Table 6 CNN-based classifiers for comparison.
Figure 6
figure 6

(a) Accuracy of different models in grading histopathological images. (b) AUC values for different models on histopathological image grading.

Grad-CAM visual analysis

Grad_CAM is a widely used method for visualizing feature maps that uses gradients to calculate the importance of spatial locations in a convolutional layer46. In the heat map generated by Grad_CAM, the blue color is the unimportant region, while the red color is the critical region associated with that category. The classifier makes judgments based on these local pixel-level features in red. As shown in Fig. 7, the upper part is the histopathological image of colorectal cancer stained by H&E, and the lower part is the Grad-CAMs generated by HCCANet after extracting relevant features. Figure 7a–c shows the images of colorectal cancer at grade I, grade II, and grade III stages (i.e., highly differentiated, moderately differentiated, and poorly differentiated stages, respectively), Fig. 7(a1), (b1) and (c1) are their corresponding Grad-CAMs.

Figure 7
figure 7

Histopathological images of colorectal cancer and its corresponding CAMs.

Discussion

In this study, we propose a new computer-aided diagnostic model that can use histopathological images to distinguish three differentiation grades of colorectal cancer: high, intermediate, and low. Due to the scarce and precious nature of medical images, the model often fails to perform as expected in solving actual disease diagnosis using advanced deep learning models. To address these issues, we use image denoising, image enhancement, weight migration and model fine-tuning to make the deep learning models perform better on the dataset in this study. In addition, this study constructs a new attention mechanism, called MCCBAM, based on channel attention and spatial attention, which outperforms multiple current state-of-the-art attention mechanisms in the colorectal cancer 3-level grading task in this study, resulting in a large improvement in the discriminative power of the model.

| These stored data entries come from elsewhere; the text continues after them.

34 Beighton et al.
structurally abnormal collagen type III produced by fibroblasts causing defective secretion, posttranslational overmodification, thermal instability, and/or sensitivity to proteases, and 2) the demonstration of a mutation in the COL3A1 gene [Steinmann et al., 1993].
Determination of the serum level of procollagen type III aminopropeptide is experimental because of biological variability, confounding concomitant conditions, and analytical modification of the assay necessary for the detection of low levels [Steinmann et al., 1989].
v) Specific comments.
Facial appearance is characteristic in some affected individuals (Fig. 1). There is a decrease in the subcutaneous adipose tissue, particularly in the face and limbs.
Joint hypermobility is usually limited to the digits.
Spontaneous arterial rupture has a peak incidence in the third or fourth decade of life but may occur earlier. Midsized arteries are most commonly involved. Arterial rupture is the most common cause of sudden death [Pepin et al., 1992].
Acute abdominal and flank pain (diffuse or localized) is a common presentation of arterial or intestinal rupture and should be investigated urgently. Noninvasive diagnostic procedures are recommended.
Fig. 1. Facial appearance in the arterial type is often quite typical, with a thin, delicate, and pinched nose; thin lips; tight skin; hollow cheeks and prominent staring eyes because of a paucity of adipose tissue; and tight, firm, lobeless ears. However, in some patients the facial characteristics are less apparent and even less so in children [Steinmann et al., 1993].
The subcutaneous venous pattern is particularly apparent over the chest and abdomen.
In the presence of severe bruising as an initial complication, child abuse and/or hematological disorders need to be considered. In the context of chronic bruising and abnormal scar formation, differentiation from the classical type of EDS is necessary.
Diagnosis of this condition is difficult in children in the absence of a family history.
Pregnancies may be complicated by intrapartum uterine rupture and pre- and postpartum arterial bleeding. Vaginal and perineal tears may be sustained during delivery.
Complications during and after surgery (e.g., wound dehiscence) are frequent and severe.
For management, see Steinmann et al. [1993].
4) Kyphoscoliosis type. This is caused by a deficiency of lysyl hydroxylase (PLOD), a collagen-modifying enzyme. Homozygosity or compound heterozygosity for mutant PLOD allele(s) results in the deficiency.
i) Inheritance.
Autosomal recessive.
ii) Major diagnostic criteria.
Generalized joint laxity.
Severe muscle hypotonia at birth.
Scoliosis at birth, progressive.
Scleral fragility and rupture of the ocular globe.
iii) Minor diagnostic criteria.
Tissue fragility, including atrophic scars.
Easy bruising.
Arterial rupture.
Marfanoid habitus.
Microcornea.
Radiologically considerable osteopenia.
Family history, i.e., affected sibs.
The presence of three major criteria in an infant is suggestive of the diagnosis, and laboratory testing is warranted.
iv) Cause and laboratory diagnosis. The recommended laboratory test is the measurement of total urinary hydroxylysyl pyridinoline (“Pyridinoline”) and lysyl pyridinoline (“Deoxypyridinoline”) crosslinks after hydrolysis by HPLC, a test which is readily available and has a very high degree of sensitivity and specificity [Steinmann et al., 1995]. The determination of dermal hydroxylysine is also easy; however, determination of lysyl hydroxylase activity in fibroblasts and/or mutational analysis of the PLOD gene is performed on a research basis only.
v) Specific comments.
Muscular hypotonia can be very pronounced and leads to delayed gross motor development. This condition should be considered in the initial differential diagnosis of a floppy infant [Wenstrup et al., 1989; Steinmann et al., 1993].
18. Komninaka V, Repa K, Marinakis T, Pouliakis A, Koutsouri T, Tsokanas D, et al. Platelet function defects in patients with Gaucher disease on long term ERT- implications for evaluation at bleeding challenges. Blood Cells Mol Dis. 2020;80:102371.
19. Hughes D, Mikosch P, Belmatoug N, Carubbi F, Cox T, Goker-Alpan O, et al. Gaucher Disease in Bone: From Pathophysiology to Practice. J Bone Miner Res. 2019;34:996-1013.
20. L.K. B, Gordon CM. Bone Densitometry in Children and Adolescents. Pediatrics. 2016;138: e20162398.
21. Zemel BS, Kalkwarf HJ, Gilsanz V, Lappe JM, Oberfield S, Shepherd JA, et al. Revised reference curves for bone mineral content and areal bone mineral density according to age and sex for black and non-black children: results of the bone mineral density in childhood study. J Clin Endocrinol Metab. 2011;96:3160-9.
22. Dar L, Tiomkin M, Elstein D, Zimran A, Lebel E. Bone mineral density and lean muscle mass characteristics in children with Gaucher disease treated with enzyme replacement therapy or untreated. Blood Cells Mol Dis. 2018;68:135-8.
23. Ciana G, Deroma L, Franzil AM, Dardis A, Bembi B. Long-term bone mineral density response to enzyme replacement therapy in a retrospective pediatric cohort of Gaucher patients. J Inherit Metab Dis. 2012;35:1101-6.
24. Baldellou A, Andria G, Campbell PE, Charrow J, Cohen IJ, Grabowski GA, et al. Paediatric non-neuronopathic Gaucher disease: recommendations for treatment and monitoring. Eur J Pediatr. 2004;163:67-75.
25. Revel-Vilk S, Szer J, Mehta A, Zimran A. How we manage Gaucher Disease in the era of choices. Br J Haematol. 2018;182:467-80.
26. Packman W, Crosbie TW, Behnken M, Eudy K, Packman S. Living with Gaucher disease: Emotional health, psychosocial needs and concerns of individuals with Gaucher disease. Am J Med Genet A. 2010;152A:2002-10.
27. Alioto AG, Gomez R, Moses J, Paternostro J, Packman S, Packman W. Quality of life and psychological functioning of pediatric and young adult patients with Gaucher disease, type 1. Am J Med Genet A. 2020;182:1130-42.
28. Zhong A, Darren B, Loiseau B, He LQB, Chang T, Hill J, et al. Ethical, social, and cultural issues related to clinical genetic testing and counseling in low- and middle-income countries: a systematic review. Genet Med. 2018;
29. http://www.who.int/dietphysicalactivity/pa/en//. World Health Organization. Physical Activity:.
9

This study combines MCCBAM and a fine-tuned VGG16 network architecture to construct a new model for histological grading of colorectal cancer, called HCCANet. To our knowledge, this is the first study that combines deep learning and attentional mechanisms to grade colorectal cancer of different differentiation types. The model has a good performance on the dataset used in this study, and the classification performance is better than existing deep learning models and classical machine learning models, which has some practical value in solving the realistic problems of manual grading of colorectal cancer after surgery to some extent. In addition, the gradient-weighted class activation map (Grad-CAM) visualization method is used to display the fused feature maps, which can improve the interpretability of the model and better help pathologists understand the output feature maps of HCCANet.

In the future, we will continue to collect more samples from different center institutions to build a companion diagnostic model with better performance and higher generalization ability, so as to make greater use of the clinical significance of postoperative diagnosis of colorectal cancer. In addition, we plan to combine histopathological images with clinical data to build a complementary diagnostic model based on multimodal information.